YOUR INSTRUCTIONS:
Whenever the string "short" turns up in a line of the data below, copy that line.

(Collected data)
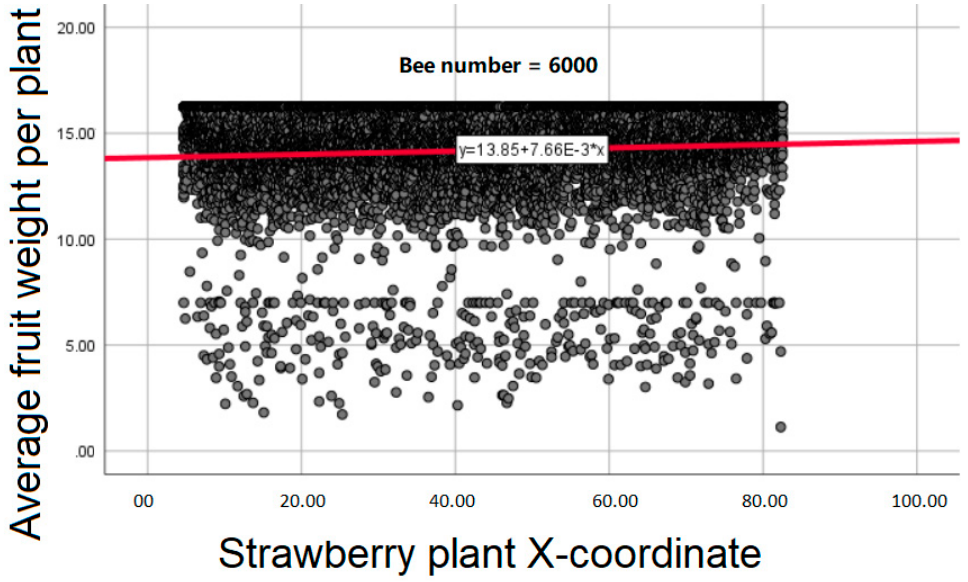
Figure 5. Diagram based on SPSS to show the relationship between strawberry plant X-coordinate and fruit quality. A high X-value represents a short distance to the hive located on the east side of the greenhouse.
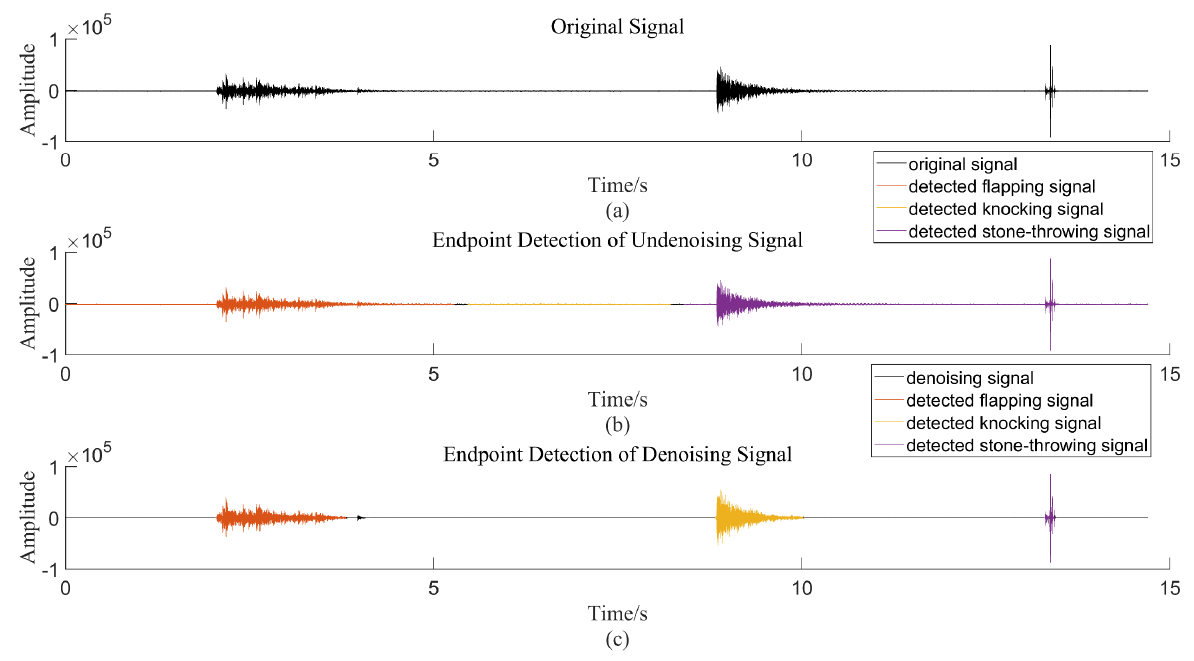
Figure 9. Endpoint detection method based on short-term energy combined with spectral spread. ( a ) Original Signal; ( b ) Endpoint Detection of Undenoising Signal; ( c ) Endpoint Detection of Denoising Signal.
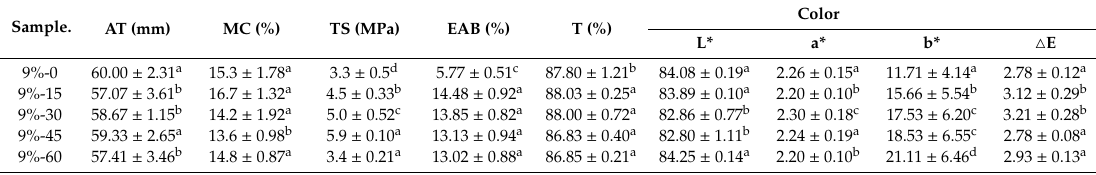
Table 2. Properties of the film prepared using ultrasound treated 9% KS-Col-PVA composite film (AT: average thickness, MC: moisture content, TS: tensile strength, EAB: elongation at break, T: transparency).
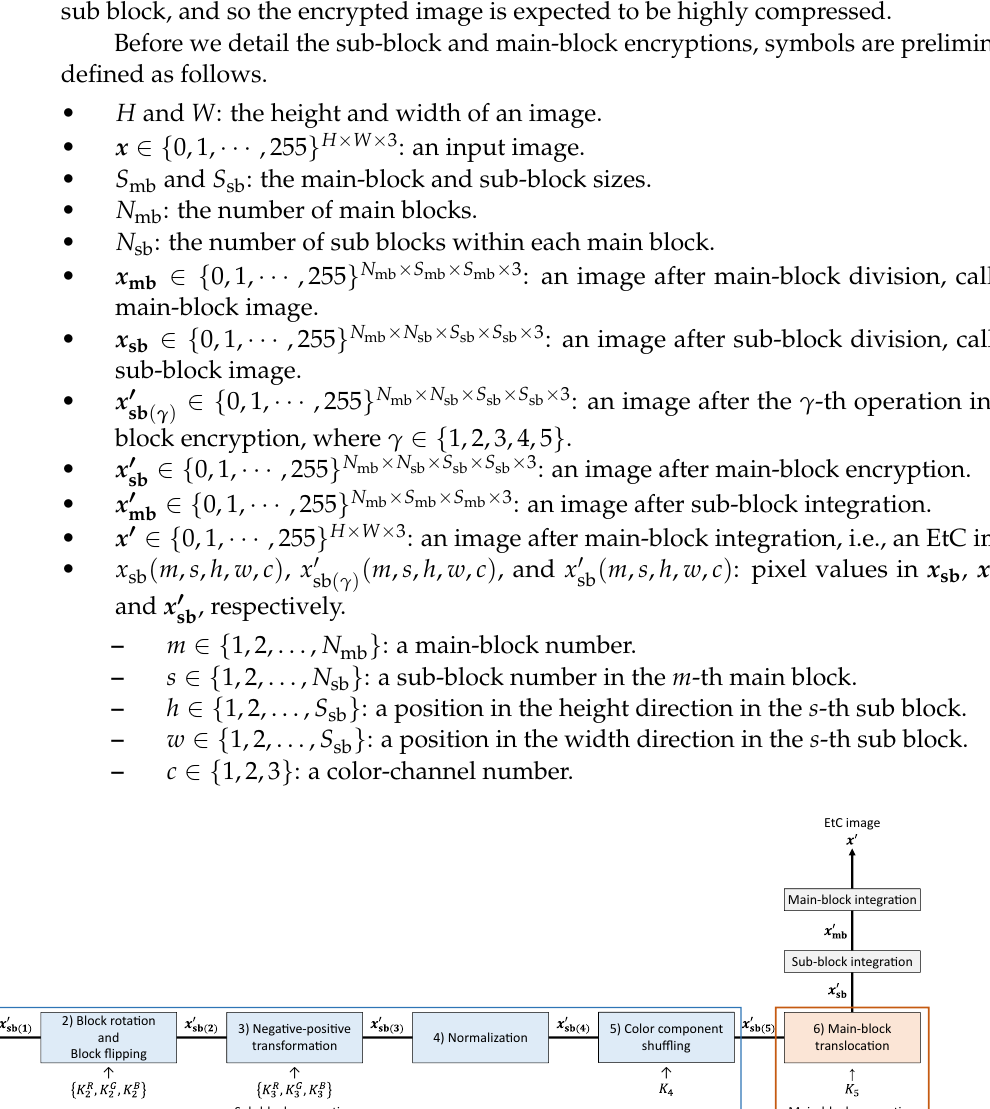
Figure 4. Image-encryption procedure.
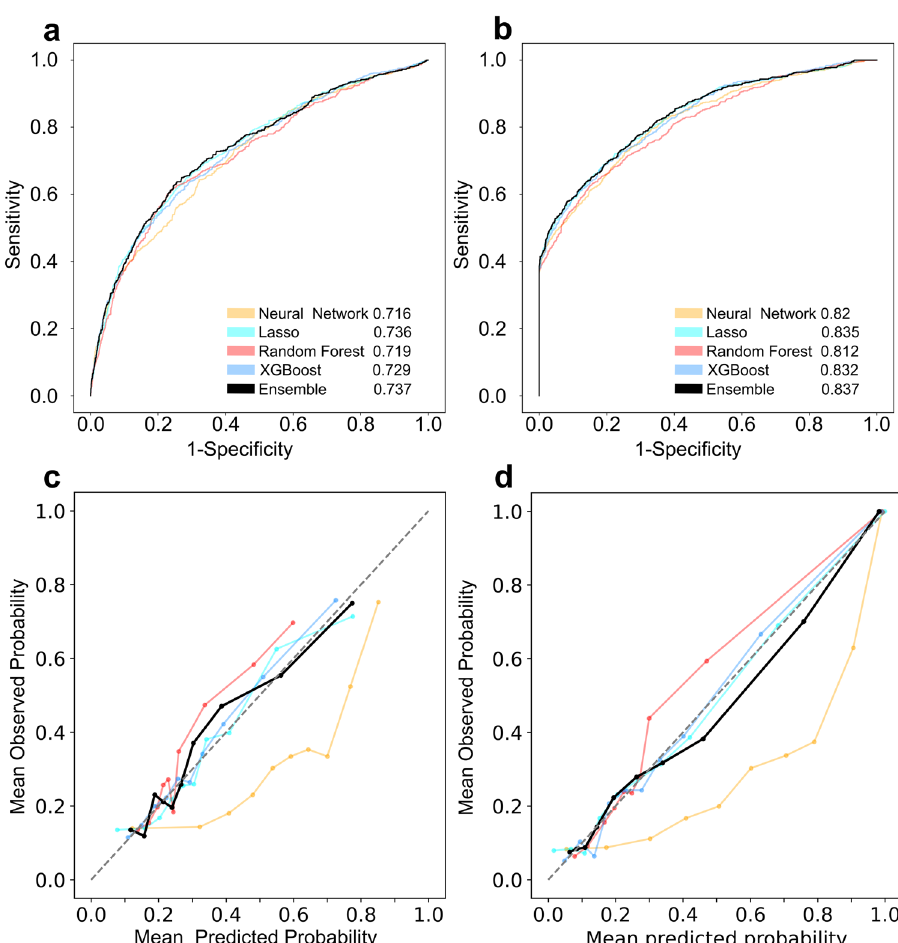
Fig. 2 ROC curves and calibration plots for bacteria-agnostic and bacteria-gnostic datasets. a ROC curve for bacteria-agnostic dataset, b ROC curve for bacteria-gnostic dataset c calibration plot for bacteria-agnostic dataset, d calibration plot for bacteria-gnostic dataset. ROC-AUC results of each model, on the test set, are presented within a and b . The colors represent different algorithms, where the black bold lines are the results of the ensemble model. Data points presented on the calibration plots are aggregated by deciles of predicted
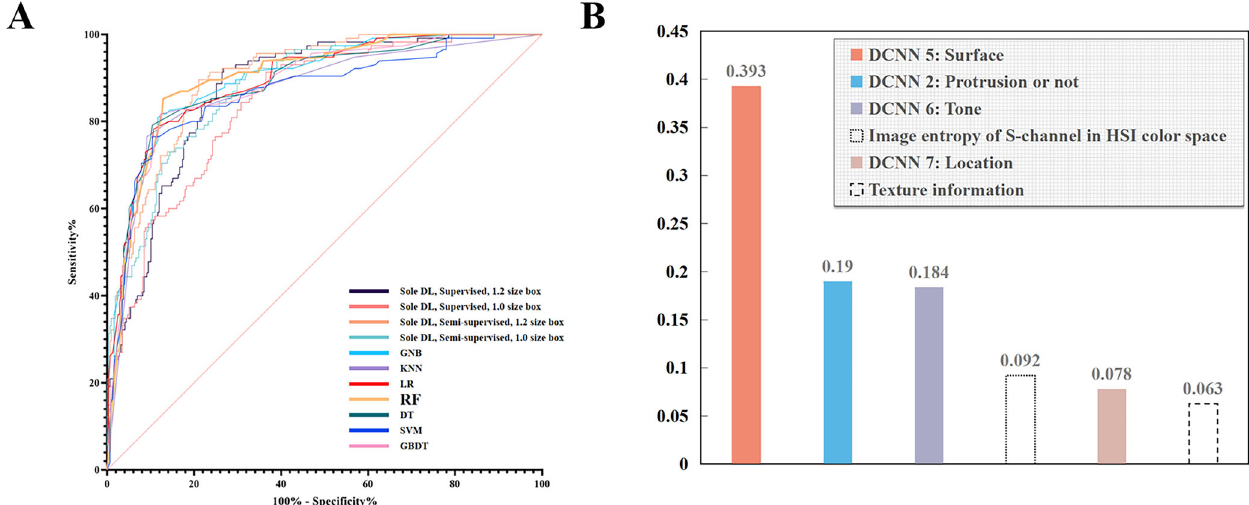
Fig. 3 The schematic diagram of all feature indexes and the framework of developing ENDOANGEL-ED. A Thirteen features, including seven deep learning-based features and six quantitative features. B The framework of developing ENDOANGEL-ED. HIS Hue, Saturation, Intensity.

EXERCISE OUTPUT:
Figure 5. Diagram based on SPSS to show the relationship between strawberry plant X-coordinate and fruit quality. A high X-value represents a short distance to the hive located on the east side of the greenhouse.
Figure 9. Endpoint detection method based on short-term energy combined with spectral spread. ( a ) Original Signal; ( b ) Endpoint Detection of Undenoising Signal; ( c ) Endpoint Detection of Denoising Signal.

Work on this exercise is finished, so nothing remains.